練習問題:
• A. 猫のフィラリア症についての文章によると、フィラリアの正式名称は何ですか。
• B. 猫のフィラリア症についての文章から、「しかし猫であっても、フィラリ」を含む語句で始まり「ある場合も少なくありません。」で終わる部分を書き写してください。

抜粋文:
********

「猫のフィラリア症」
“フィラリア”というと多くの方が蚊が関与する犬の病気と思われていますが、猫を飼われている方にとっても無関係ではありません。
近年、猫においてもフィラリアの感染したケースが多く見つかっています。
今回は今まで猫には無関係と思われていたフィラリアについて、猫における特徴を中心にご紹介したいと思います。
<猫もフィラリアに感染するの?>
あまり知られていないことですが、実は猫でもフィラリアに感染します。
フィラリアの正式名称は“犬糸状虫”と呼ばれ、一般的には犬に感染することで有名です。
しかし猫であっても、フィラリアの幼虫(=ミクロフィラリア)を吸血した蚊に刺されることで猫の体内に入り感染します。
体内に侵入した幼虫は、猫の心臓内や肺の血管の中で成長して成虫となり、多くの場合心不全を引き起こしたり肺の血管を詰まらせることで症状を引き起こします。
犬と比べて厄介な点は、現時点では猫のフィラリアを検出できる検査が十分に確立できていないということ、さらに犬と比べて体内のフィラリアの寄生数が少ない状態でも感染した猫では症状を起こす可能性があるということが挙げられます。
猫ではフィラリアによる症状が見られた時点でかなり進行しているケースが多く、命が脅かされるほど危険な状態である場合も少なくありません。
<猫がフィラリアにかかるとどんな症状が出るの?>
フィラリアに感染した場合の猫の症状を以下に挙げたいと思います。
・咳をしている
・呼吸が苦しそうにしている
・元気がない、ぐったりしている
・ご飯を食べない、体重が減ってきた など
このように、猫がフィラリアにかかった場合ではさまざな症状が見られると考えられますが、フィラリア症と特定できる症状は少なく他の病気でも同じような症状が見られることが多いため見分ける必要が多い病気です。
<フィラリア症ではどんな治療があるの?>
残念ながら、フィラリアに感染した猫では有効とされる治療法も今のところ報告されておりません。
犬におけるフィラリア症を参考に予防薬や駆虫薬を飲ませる内科療法、あるいは心臓内に寄生したフィラリア成虫を外科的に摘出する手術が行われることもありますが、いずれも治療法としては確立しておらず、実施しても完治が難しいと考えられています。
そのため、猫でもフィラリア症で重要なのは感染してからの治療ではなく、感染しないよう予防することです。

********

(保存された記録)
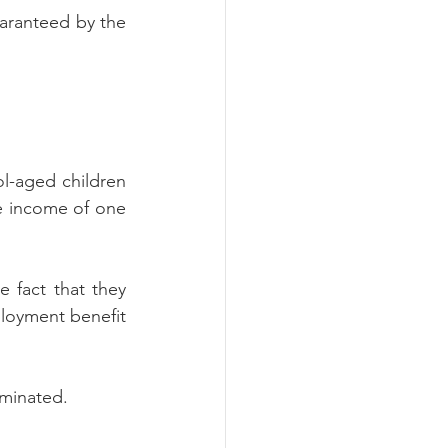
aranteed by the 
l-aged children 
e income of one 
 fact that they 
loyment benefit 
rminated.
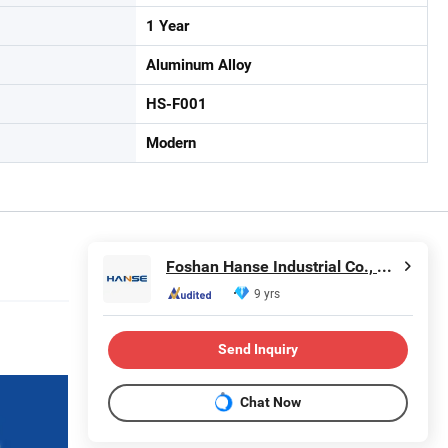
1 Year
Aluminum Alloy
HS-F001
Modern
Foshan Hanse Industrial Co., Ltd.
9 yrs
Send Inquiry
Chat Now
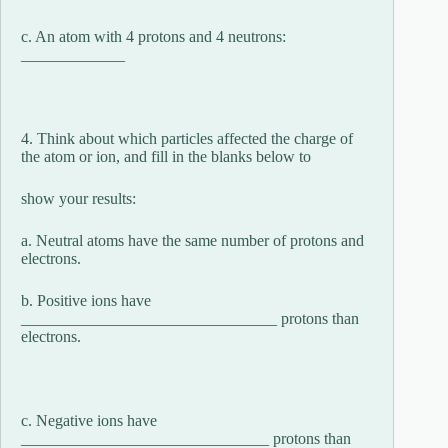
c. An atom with 4 protons and 4 neutrons:
_____________
4. Think about which particles affected the charge of
the atom or ion, and fill in the blanks below to
show your results:
a. Neutral atoms have the same number of protons and
electrons.
b. Positive ions have
________________________________ protons than
electrons.
c. Negative ions have
_______________________________ protons than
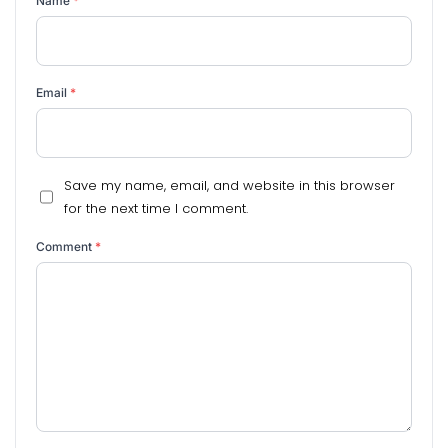
Name
*
Email
*
Save my name, email, and website in this browser
for the next time I comment.
Comment
*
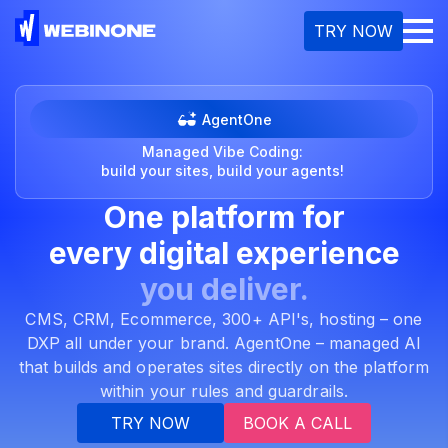
M
TRY NOW
AgentOne
Managed Vibe Coding:
build your sites, build your agents!
One platform for
every
digital experience
you deliver.
CMS, CRM, Ecommerce, 300+ API's, hosting – one
DXP all under your brand. AgentOne – managed AI
that builds and operates sites directly on the platform
within your rules and guardrails.
TRY NOW
BOOK A CALL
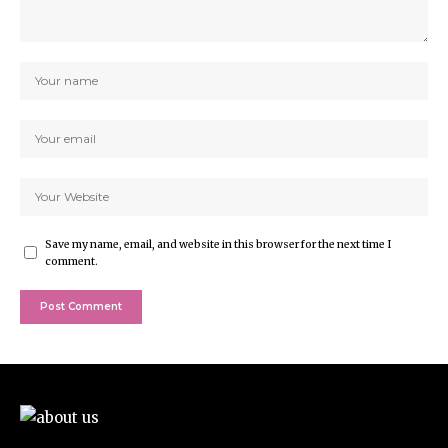
Save my name, email, and website in this browser for the next time I
comment.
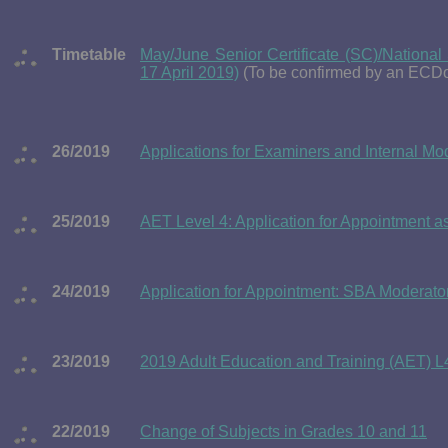
Timetable
May/June Senior Certificate (SC)/Nationa
17 April 2019)
(To be confirmed by an ECDo
26/2019
Applications for Examiners and Internal 
25/2019
AET Level 4: Application for Appointment a
24/2019
Application for Appointment: SBA Moderato
23/2019
2019 Adult Education and Training (AET) L
22/2019
Change of Subjects in Grades 10 and 11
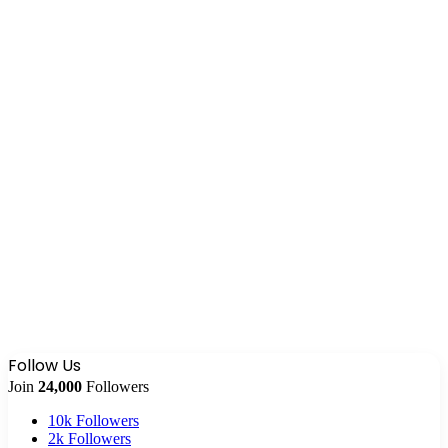
Follow Us
Join
24,000
Followers
10k
Followers
2k
Followers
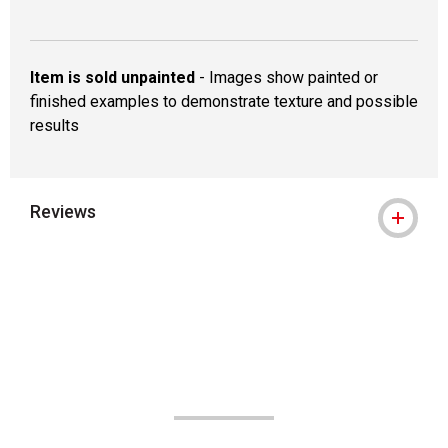
Item is sold unpainted
- Images show painted or
finished examples to demonstrate texture and possible
results
Reviews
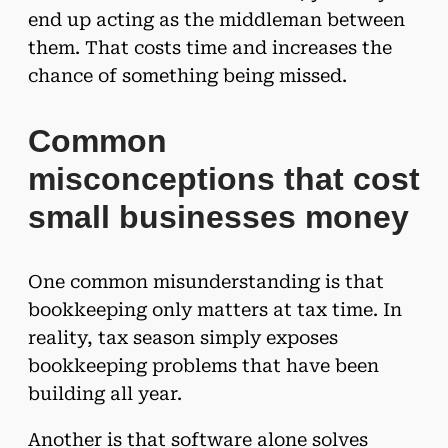
end up acting as the middleman between
them. That costs time and increases the
chance of something being missed.
Common
misconceptions that cost
small businesses money
One common misunderstanding is that
bookkeeping only matters at tax time. In
reality, tax season simply exposes
bookkeeping problems that have been
building all year.
Another is that software alone solves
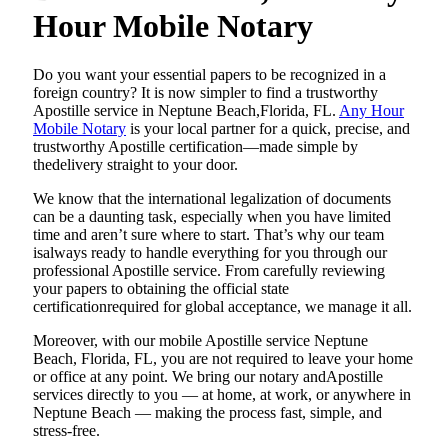
Hour Mobile Notary
Do​‍​‌‍​‍‌​‍​‌‍​‍‌ you want your essential papers to be recognized in a
foreign country? It is now simpler to find a trustworthy
Apostille service in Neptune Beach,Florida, FL.
Any Hour
Mobile Notary
is your local partner for a quick, precise, and
trustworthy Apostille certification—made simple by
thedelivery straight to your door.
We know that the international legalization of documents
can be a daunting task, especially when you have limited
time and aren’t sure where to start. That’s why our team
isalways ready to handle everything for you through our
professional Apostille service. From carefully reviewing
your papers to obtaining the official state
certificationrequired for global acceptance, we manage it all.
Moreover, with our mobile Apostille service Neptune
Beach, Florida, FL, you are not required to leave your home
or office at any point. We bring our notary andApostille
services directly to you — at home, at work, or anywhere in
Neptune Beach — making the process fast, simple, and
stress-free.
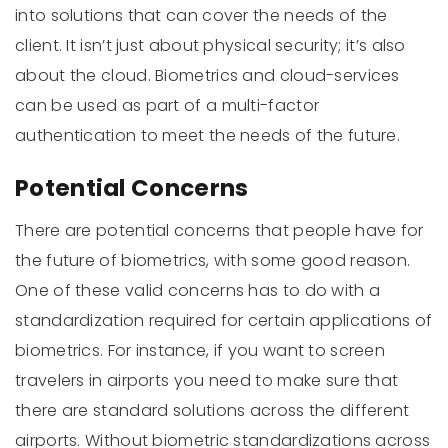
into solutions that can cover the needs of the
client. It isn’t just about physical security; it’s also
about the cloud. Biometrics and cloud-services
can be used as part of a multi-factor
authentication to meet the needs of the future.
Potential Concerns
There are potential concerns that people have for
the future of biometrics, with some good reason.
One of these valid concerns has to do with a
standardization required for certain applications of
biometrics. For instance, if you want to screen
travelers in airports you need to make sure that
there are standard solutions across the different
airports. Without biometric standardizations across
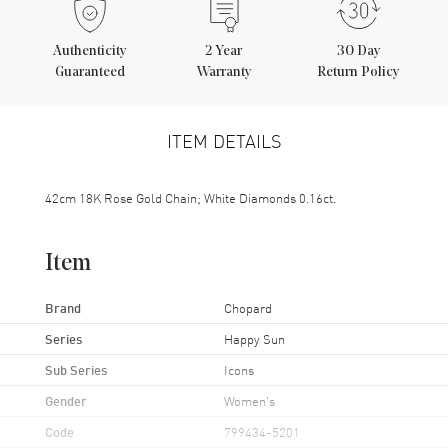
Authenticity
2
Year
30 Day
Guaranteed
Warranty
Return Policy
ITEM DETAILS
42cm 18K Rose Gold Chain; White Diamonds 0.16ct.
Item
Brand
Chopard
Series
Happy Sun
Sub Series
Icons
Gender
Women's
Code
799434-5201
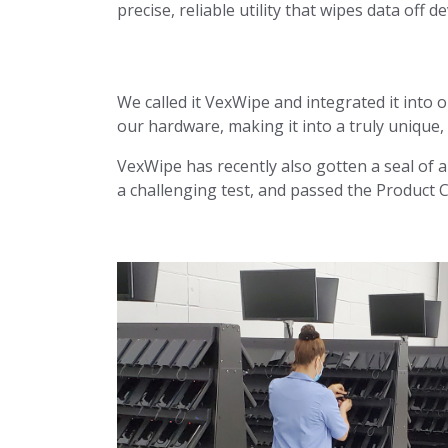
precise, reliable utility that wipes data off de
We called it VexWipe and integrated it into 
our hardware, making it into a truly unique
VexWipe has recently also gotten a seal of 
a challenging test, and passed the Product C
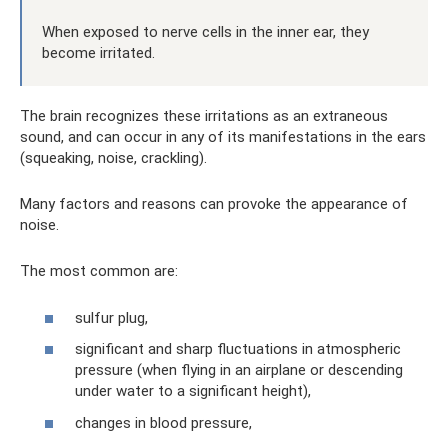
When exposed to nerve cells in the inner ear, they
become irritated.
The brain recognizes these irritations as an extraneous
sound, and can occur in any of its manifestations in the ears
(squeaking, noise, crackling).
Many factors and reasons can provoke the appearance of
noise.
The most common are:
sulfur plug,
significant and sharp fluctuations in atmospheric
pressure (when flying in an airplane or descending
under water to a significant height),
changes in blood pressure,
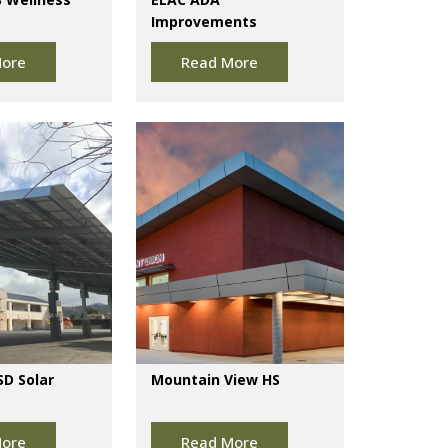
Improvements
ore
Read More
SD Solar
Mountain View HS
ore
Read More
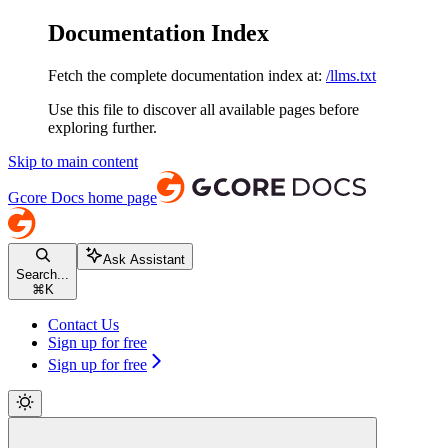
Documentation Index
Fetch the complete documentation index at:
/llms.txt
Use this file to discover all available pages before
exploring further.
Skip to main content
Gcore Docs
home page
Ask Assistant
Search...
⌘
K
Contact Us
Sign up for free
Sign up for free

********

解答:
• A. フィラリアの正式名称は「犬糸状虫」です。

• B.
しかし猫であっても、フィラリアの幼虫(=ミクロフィラリア)を吸血した蚊に刺されることで猫の体内に入り感染します。
体内に侵入した幼虫は、猫の心臓内や肺の血管の中で成長して成虫となり、多くの場合心不全を引き起こしたり肺の血管を詰まらせることで症状を引き起こします。
犬と比べて厄介な点は、現時点では猫のフィラリアを検出できる検査が十分に確立できていないということ、さらに犬と比べて体内のフィラリアの寄生数が少ない状態でも感染した猫では症状を起こす可能性があるということが挙げられます。
猫ではフィラリアによる症状が見られた時点でかなり進行しているケースが多く、命が脅かされるほど危険な状態である場合も少なくありません。